What we can also say is that it will take time before communities feel that the victims of sexual crimes – murder and rape, abuse, harassment – including children, adult women and adult men, should be materialised in public memorials. There remains a reluctance to let these crimes haunt public environments, presumably because it will be as unsettling to some as #MeToo is online. This will have to contend undoubtedly with how those abused and exploited as sex workers, as the wider public, are incorporated into the memorialisation as well
If they are to occur, the form and character of such sensitive memorials will take a long time to decide. Indeed, disputes over what is an appropriate medium might mean many never happen. Traditional public spaces might receive permanent memorials of stone and bronze, juxtaposed with memorials to peace and to war.

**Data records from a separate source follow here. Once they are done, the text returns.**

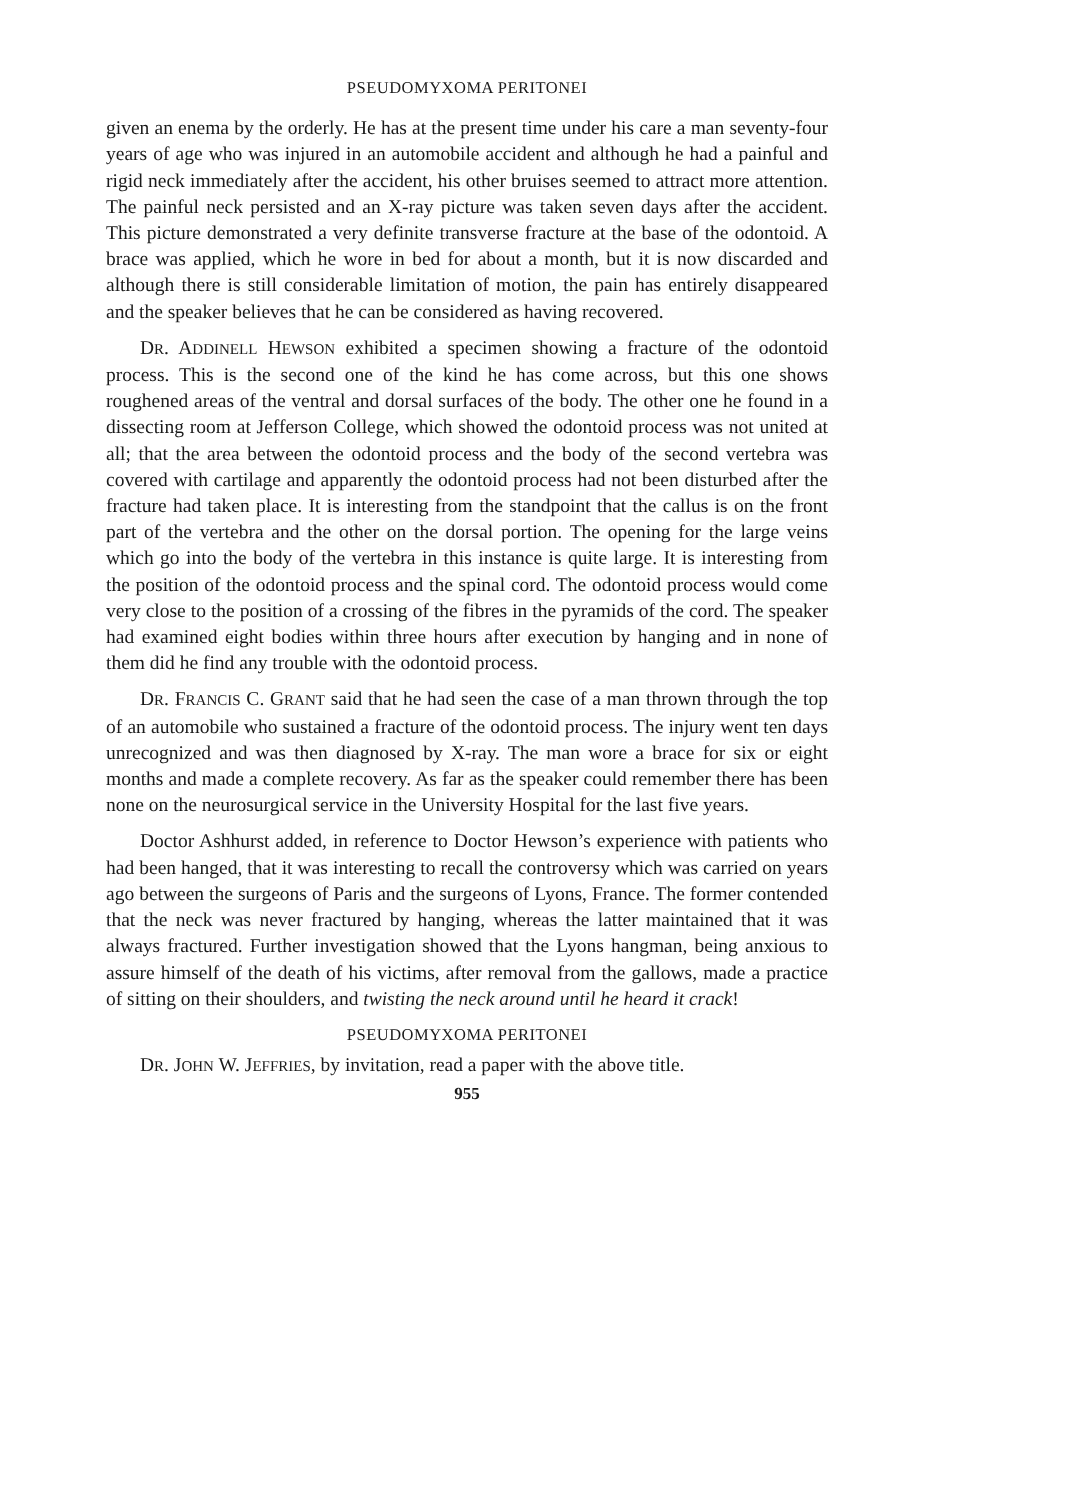PSEUDOMYXOMA PERITONEI
given an enema by the orderly. He has at the present time under his care a man seventy-four years of age who was injured in an automobile accident and although he had a painful and rigid neck immediately after the accident, his other bruises seemed to attract more attention. The painful neck persisted and an X-ray picture was taken seven days after the accident. This picture demonstrated a very definite transverse fracture at the base of the odontoid. A brace was applied, which he wore in bed for about a month, but it is now discarded and although there is still considerable limitation of motion, the pain has entirely disappeared and the speaker believes that he can be considered as having recovered.
DR. ADDINELL HEWSON exhibited a specimen showing a fracture of the odontoid process. This is the second one of the kind he has come across, but this one shows roughened areas of the ventral and dorsal surfaces of the body. The other one he found in a dissecting room at Jefferson College, which showed the odontoid process was not united at all; that the area between the odontoid process and the body of the second vertebra was covered with cartilage and apparently the odontoid process had not been disturbed after the fracture had taken place. It is interesting from the standpoint that the callus is on the front part of the vertebra and the other on the dorsal portion. The opening for the large veins which go into the body of the vertebra in this instance is quite large. It is interesting from the position of the odontoid process and the spinal cord. The odontoid process would come very close to the position of a crossing of the fibres in the pyramids of the cord. The speaker had examined eight bodies within three hours after execution by hanging and in none of them did he find any trouble with the odontoid process.
DR. FRANCIS C. GRANT said that he had seen the case of a man thrown through the top of an automobile who sustained a fracture of the odontoid process. The injury went ten days unrecognized and was then diagnosed by X-ray. The man wore a brace for six or eight months and made a complete recovery. As far as the speaker could remember there has been none on the neurosurgical service in the University Hospital for the last five years.
Doctor Ashhurst added, in reference to Doctor Hewson’s experience with patients who had been hanged, that it was interesting to recall the controversy which was carried on years ago between the surgeons of Paris and the surgeons of Lyons, France. The former contended that the neck was never fractured by hanging, whereas the latter maintained that it was always fractured. Further investigation showed that the Lyons hangman, being anxious to assure himself of the death of his victims, after removal from the gallows, made a practice of sitting on their shoulders, and twisting the neck around until he heard it crack!
PSEUDOMYXOMA PERITONEI
DR. JOHN W. JEFFRIES, by invitation, read a paper with the above title.
955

Yet equally, it might be the institutions that cultivated or perpetuated abuse, where the memorials might emerge, formally and informally. The desire to give a material ‘voice’ to long-suffering groups could lead – as with so many memorial practices in the West – to a plethora of manifestations on a spectrum between portable items (ribbons) and more established permanent lithic memorial strategies.
Maybe #MeToo dimensions will also surface in pre-existing media; even personal gravestones, memorials and digital media memorials? I also wonder whether peace memorials – gardens, groves, rough stones, abstract art – might provide inspiration for meditative and contemplative spaces that memorialise the victims of abuse and harassment? Perhaps we will see a mixture of these aspects alongside ‘loud fences’ and ‘statues’.
Whatever their form, permanent or temporary, I suspect the #MeToo movement and related specific memorials to people who have suffered from sexual abuse, will acquire a diverse range of material manifestations in public spaces worldwide, including in parts of heritage places and spaces. To date, most heritage narratives are complicit in being silent on sexual abuse and harassment. After all, this doesn’t simply apply to recent abuse, but to the deep human past. In one sense, most holy sites associated with the cult of female saints are essentially #MeToo monuments from the Early Middle Ages, such as the cult of St Melangell, Powys (yes I know this is utterly anachronistic, but I say it anyhow to make you think). How and when memorialisation does take place, this will be a test for how authorities accept, negotiate and manipulate protest. Perhaps some will attempt to create stable and permanent memorials regarding the past and the present of abuse and harassment: the lives it affects and deaths it creates. Others might try to sublimate the memorials into other themes. Whatever happens, memorials will need to focus on victims, but also provide media for ongoing protest and debate.